## Problem:
Count the lines in the listing below that contain the word "series", matching case exactly, and give only the number.

--- START ---

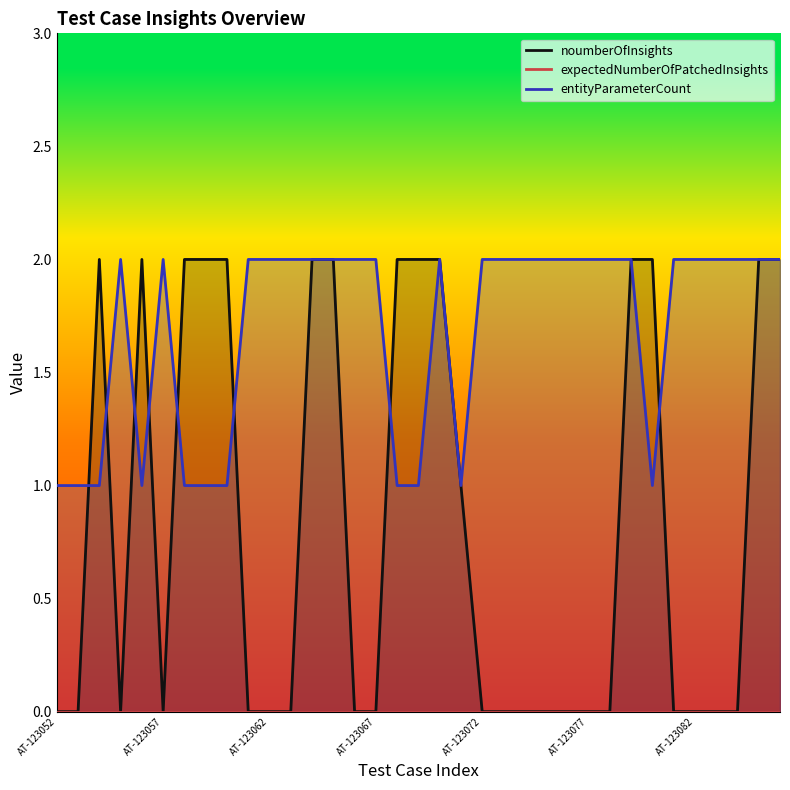

List the series in order of their overall mean, highest first.

entityParameterCount, noumberOfInsights, expectedNumberOfPatchedInsights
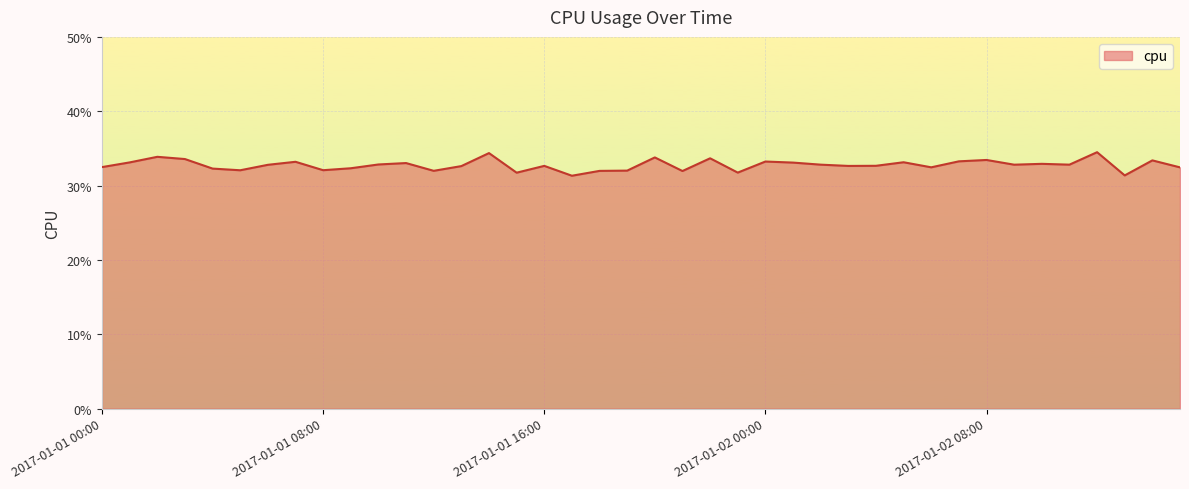

Reading left to right, extract all data points from this chart.

0.3	0.3	0.3	0.3	0.3	0.3	0.3	0.3	0.3	0.3	0.3	0.3	0.3	0.3	0.3	0.3	0.3	0.3	0.3	0.3	0.3	0.3	0.3	0.3	0.3	0.3	0.3	0.3	0.3	0.3	0.3	0.3	0.3	0.3	0.3	0.3	0.3	0.3	0.3	0.3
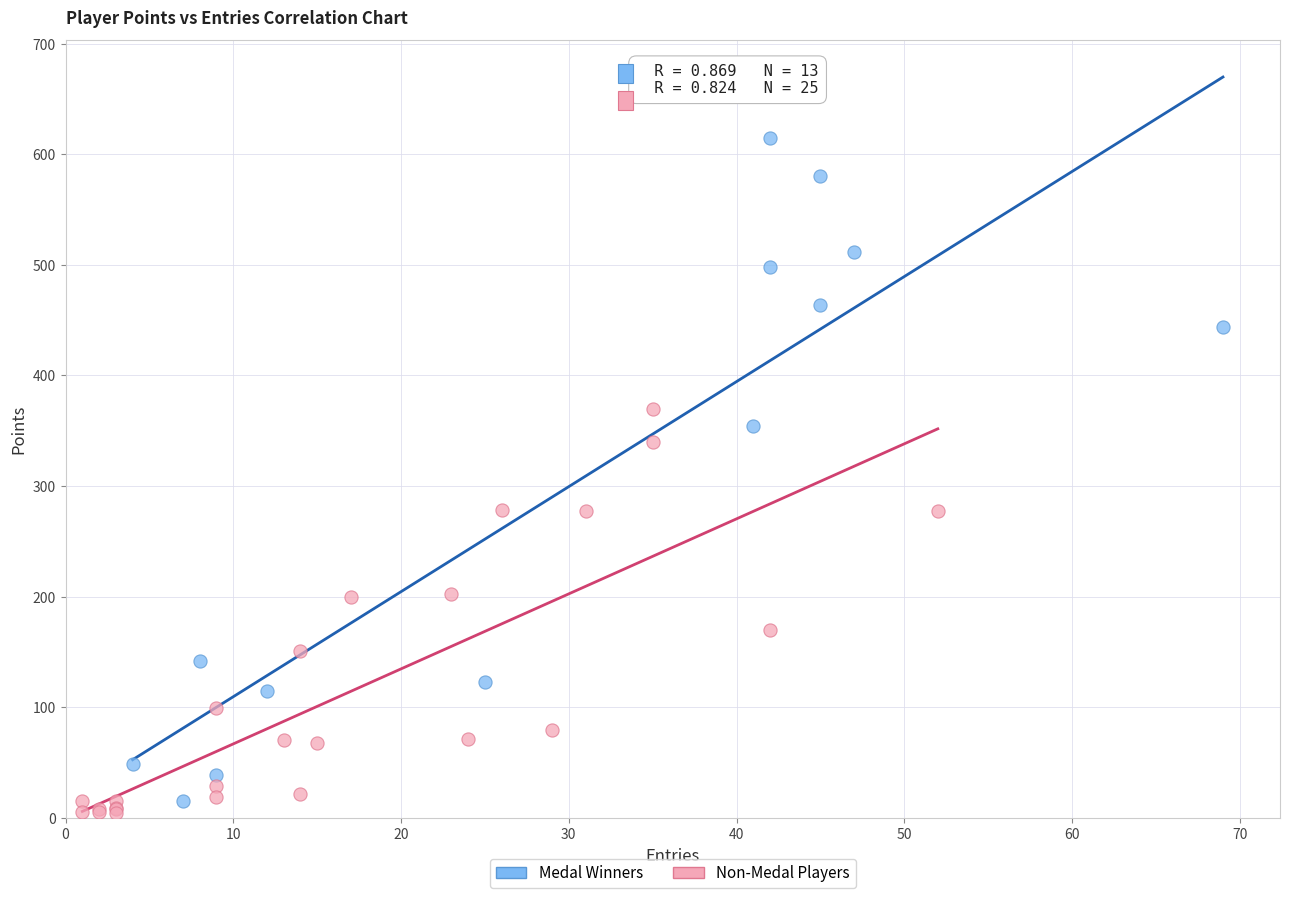

Which series reaches the maximum Y coordinate?

Medal Winners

--- END ---

## Output of the exercise:
2